Casting in resources
This is much more simple than the previous one. All we need to do is create a Price object inside the resource:
namespace App\Http\Resources;
class CompanyResource extends JsonResource
{
public function toArray($request)
{
return [
'id' => $this->id,
'ticker' => $this->ticker,
'name' => $this->name,
'price_per_share' => Price::from($this->price_per_share),
'market_cap' => MarketCap::from($this->market_cap),
];
}
}
Now the Company model does not have any casts, so we just instantiate a Price and a MarketCap object from the integer values.
How to choose between the two?
- To be honest, it's hard to tell without a concrete use case.
- However, if you only need these values in the API, then maybe you can skip the whole
Castthing and just create a value object in resources. - But if you need these values to handle other use-cases as well it's more convenient to use Eloquent casts. Some examples:
- Notifications. For example, a new income statement just came out, and you want to notify your users and include some key values in the e-mail. Another example can be a price notification.
- Queue jobs. For example, you need to recalculate price-dependent metrics and values on a scheduled basis.
- Broadcasting via websocket. For example, the price is updated in real-time on the FE.
- Each of these scenarios can benefit from using Eloquent
Castbecause otherwise you end instantiating these value objects in every place.
- In general, I think it's a good idea to use these objects in models. It makes your codebase more high-level, and easier to maintain.
So I'm going to use Eloquent Cast to handle the casting.
MarketCap
As discussed earlier, the market cap is a bit more unique, so it has its own value object. We need this data structure:
"market_cap": {
"millions": 2420000,
"formatted": "2.42T"
}
The formatted property will change based on the market cap of the company, for example:
"market_cap": {
"millions": 204100,
"formatted": "204.1B"
}
And the last case:
"market_cap": {
"millions": 172,
"formatted": "172M"
}
This is what the class looks like:
namespace App\ValueObjects;
class MarketCap
{
public readonly int $millions;
public readonly string $formatted;
public function __construct(int $millions)
{
$this->millions = $millions;
// Trillions
if ($millions >= 1_000_000) {
$this->formatted = number_format(
$this->millions / 1_000_000, 2
) . 'T';
}
// Billions
if ($millions < 1_000_000 && $millions >= 1_000) {
$this->formatted = number_format(
$this->millions / 1_000, 1
) . 'B';
}
// Millions
if ($millions < 1_000) {
$this->formatted = number_format($this->millions) . 'M';
}
}
public static function from(int $millions): self
{
return new self($millions);
}
}
We need to check the value of $millions and do the appropriate division and use the right suffix.

## Exercise tasks
1: In the passage on Laravel casting, what suffix does the MarketCap class add to the formatted value when the number of millions is at least 1,000,000?
2: Print the passage on Laravel casting from "- To be honest, it's" up to and including "a scheduled basis.".
You won't need the items.

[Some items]
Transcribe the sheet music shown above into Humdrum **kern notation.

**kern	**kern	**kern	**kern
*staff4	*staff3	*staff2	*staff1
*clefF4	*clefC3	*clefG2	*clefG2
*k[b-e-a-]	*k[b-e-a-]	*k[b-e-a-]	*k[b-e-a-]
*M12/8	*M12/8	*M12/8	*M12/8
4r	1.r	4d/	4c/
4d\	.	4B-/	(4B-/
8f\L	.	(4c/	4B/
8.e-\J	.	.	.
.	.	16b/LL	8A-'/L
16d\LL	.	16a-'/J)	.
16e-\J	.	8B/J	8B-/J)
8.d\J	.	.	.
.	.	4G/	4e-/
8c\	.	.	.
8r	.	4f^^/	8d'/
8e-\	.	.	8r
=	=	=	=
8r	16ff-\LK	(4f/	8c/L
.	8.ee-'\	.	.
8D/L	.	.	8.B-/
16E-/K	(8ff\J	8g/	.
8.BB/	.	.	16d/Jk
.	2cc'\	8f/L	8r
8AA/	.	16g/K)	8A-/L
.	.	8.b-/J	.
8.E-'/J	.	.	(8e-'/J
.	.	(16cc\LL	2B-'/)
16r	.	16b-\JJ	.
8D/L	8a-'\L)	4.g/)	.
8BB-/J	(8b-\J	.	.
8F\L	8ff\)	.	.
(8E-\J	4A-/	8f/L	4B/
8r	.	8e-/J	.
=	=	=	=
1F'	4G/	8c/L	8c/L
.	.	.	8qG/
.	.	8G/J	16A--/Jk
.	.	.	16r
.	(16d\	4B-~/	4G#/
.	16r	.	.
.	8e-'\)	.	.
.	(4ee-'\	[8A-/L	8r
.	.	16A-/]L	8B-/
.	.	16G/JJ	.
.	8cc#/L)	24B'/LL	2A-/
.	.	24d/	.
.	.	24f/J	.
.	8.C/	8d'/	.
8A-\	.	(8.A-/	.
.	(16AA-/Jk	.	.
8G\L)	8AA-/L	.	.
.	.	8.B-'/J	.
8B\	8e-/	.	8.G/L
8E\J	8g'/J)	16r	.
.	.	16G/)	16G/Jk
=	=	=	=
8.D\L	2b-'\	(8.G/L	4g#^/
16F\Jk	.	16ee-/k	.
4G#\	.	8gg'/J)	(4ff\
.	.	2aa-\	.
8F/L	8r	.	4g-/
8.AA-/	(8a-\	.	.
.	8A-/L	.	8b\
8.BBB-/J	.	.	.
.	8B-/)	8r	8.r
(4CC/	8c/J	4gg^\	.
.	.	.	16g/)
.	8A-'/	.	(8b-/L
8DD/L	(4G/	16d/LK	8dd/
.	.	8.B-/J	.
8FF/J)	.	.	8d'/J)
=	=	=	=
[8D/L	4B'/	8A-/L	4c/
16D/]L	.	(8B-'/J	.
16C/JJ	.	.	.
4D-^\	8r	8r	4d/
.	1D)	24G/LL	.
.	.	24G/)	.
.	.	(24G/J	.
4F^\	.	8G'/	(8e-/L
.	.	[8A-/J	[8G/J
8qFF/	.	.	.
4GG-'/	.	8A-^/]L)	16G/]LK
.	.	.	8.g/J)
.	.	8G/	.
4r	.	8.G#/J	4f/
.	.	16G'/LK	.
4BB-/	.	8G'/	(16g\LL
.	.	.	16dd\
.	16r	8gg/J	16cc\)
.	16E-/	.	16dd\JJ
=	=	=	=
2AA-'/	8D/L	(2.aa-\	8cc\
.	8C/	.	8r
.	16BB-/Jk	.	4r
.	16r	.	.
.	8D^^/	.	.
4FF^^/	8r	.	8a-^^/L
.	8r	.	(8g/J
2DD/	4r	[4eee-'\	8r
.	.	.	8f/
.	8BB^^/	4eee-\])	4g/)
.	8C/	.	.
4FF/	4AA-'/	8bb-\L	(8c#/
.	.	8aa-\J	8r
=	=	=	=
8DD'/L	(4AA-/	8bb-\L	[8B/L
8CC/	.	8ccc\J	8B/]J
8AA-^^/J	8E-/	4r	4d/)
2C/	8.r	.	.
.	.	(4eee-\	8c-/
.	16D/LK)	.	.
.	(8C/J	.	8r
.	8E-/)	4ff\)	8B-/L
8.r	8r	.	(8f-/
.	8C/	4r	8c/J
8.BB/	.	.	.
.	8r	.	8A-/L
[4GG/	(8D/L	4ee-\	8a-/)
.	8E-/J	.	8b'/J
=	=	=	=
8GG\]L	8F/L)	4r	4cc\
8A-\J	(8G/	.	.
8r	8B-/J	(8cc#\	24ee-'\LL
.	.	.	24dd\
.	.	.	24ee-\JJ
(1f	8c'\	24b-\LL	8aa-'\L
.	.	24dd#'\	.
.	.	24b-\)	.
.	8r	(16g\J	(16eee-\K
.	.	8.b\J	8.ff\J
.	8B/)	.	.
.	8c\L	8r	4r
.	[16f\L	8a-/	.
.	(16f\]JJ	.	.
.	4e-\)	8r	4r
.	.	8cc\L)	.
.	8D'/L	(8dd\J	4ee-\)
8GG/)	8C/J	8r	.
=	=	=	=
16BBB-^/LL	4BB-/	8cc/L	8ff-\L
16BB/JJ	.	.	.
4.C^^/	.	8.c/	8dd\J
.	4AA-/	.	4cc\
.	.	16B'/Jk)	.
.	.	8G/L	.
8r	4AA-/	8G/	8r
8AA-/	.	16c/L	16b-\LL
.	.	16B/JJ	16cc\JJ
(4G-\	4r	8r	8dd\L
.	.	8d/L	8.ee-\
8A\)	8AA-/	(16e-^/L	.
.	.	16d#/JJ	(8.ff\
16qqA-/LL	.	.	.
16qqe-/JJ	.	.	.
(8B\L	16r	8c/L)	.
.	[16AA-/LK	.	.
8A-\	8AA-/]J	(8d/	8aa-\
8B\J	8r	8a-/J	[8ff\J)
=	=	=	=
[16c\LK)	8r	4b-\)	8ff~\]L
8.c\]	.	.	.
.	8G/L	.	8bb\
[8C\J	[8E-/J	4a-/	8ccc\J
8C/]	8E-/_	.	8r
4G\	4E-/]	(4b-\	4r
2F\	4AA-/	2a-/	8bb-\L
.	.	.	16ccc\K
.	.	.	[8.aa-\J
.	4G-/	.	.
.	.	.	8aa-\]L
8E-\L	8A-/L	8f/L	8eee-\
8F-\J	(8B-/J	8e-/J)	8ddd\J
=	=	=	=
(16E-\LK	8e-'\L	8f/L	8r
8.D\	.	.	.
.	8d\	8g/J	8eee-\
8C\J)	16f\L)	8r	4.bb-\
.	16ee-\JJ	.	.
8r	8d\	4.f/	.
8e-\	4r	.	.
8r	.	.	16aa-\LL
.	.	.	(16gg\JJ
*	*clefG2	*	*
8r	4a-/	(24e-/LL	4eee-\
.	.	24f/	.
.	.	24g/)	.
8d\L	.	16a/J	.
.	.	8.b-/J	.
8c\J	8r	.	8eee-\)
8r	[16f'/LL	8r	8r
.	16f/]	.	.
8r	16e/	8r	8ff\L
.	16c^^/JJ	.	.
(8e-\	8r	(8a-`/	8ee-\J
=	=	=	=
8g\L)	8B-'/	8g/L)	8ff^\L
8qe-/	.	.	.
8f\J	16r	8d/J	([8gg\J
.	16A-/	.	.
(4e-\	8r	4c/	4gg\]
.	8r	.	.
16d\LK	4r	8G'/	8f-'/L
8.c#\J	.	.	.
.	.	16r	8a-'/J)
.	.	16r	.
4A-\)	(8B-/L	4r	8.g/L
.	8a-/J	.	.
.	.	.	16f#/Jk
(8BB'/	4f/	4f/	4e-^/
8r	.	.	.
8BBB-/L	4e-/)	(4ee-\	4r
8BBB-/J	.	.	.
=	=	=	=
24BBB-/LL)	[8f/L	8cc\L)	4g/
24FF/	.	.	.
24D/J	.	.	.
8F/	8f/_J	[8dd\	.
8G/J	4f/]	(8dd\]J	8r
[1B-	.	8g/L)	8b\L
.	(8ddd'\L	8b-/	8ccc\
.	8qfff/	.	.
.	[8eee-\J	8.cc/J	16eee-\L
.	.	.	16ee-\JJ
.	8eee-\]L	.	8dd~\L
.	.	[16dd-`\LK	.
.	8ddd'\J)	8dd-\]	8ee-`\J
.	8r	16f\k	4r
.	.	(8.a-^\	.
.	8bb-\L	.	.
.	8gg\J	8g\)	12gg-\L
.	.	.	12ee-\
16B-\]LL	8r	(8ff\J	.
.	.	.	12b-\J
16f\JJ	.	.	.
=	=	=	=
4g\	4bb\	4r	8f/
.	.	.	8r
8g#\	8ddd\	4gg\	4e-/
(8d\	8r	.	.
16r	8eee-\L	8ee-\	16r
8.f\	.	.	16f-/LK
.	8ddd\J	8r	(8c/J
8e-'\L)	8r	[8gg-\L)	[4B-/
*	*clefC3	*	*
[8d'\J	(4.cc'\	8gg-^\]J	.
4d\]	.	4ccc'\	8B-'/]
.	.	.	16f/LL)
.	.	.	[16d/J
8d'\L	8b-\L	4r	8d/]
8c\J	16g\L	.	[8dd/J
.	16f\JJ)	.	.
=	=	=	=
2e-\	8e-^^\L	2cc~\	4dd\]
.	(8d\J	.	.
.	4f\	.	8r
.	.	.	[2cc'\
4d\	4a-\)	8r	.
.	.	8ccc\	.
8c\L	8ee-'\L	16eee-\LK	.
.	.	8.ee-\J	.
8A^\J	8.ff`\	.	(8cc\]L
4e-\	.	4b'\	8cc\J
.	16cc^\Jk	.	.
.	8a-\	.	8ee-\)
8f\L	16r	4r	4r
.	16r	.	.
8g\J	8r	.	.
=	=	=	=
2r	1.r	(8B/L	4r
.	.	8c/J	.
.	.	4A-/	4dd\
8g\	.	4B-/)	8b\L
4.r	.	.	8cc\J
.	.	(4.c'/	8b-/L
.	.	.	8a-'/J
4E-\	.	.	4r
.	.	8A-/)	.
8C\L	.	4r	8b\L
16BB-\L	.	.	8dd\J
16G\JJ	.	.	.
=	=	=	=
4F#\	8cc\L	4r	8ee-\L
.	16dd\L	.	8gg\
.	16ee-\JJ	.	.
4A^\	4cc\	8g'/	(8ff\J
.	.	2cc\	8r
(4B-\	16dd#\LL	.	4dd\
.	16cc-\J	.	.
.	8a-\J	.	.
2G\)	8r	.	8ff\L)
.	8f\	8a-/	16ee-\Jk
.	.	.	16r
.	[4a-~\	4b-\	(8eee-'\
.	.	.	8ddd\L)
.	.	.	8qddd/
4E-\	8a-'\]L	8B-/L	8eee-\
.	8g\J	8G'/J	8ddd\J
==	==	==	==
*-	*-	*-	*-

## Answers per task
1: T

2:
- To be honest, it's hard to tell without a concrete use case.
- However, if you only need these values in the API, then maybe you can skip the whole
Castthing and just create a value object in resources. - But if you need these values to handle other use-cases as well it's more convenient to use Eloquent casts. Some examples:
- Notifications. For example, a new income statement just came out, and you want to notify your users and include some key values in the e-mail. Another example can be a price notification.
- Queue jobs. For example, you need to recalculate price-dependent metrics and values on a scheduled basis.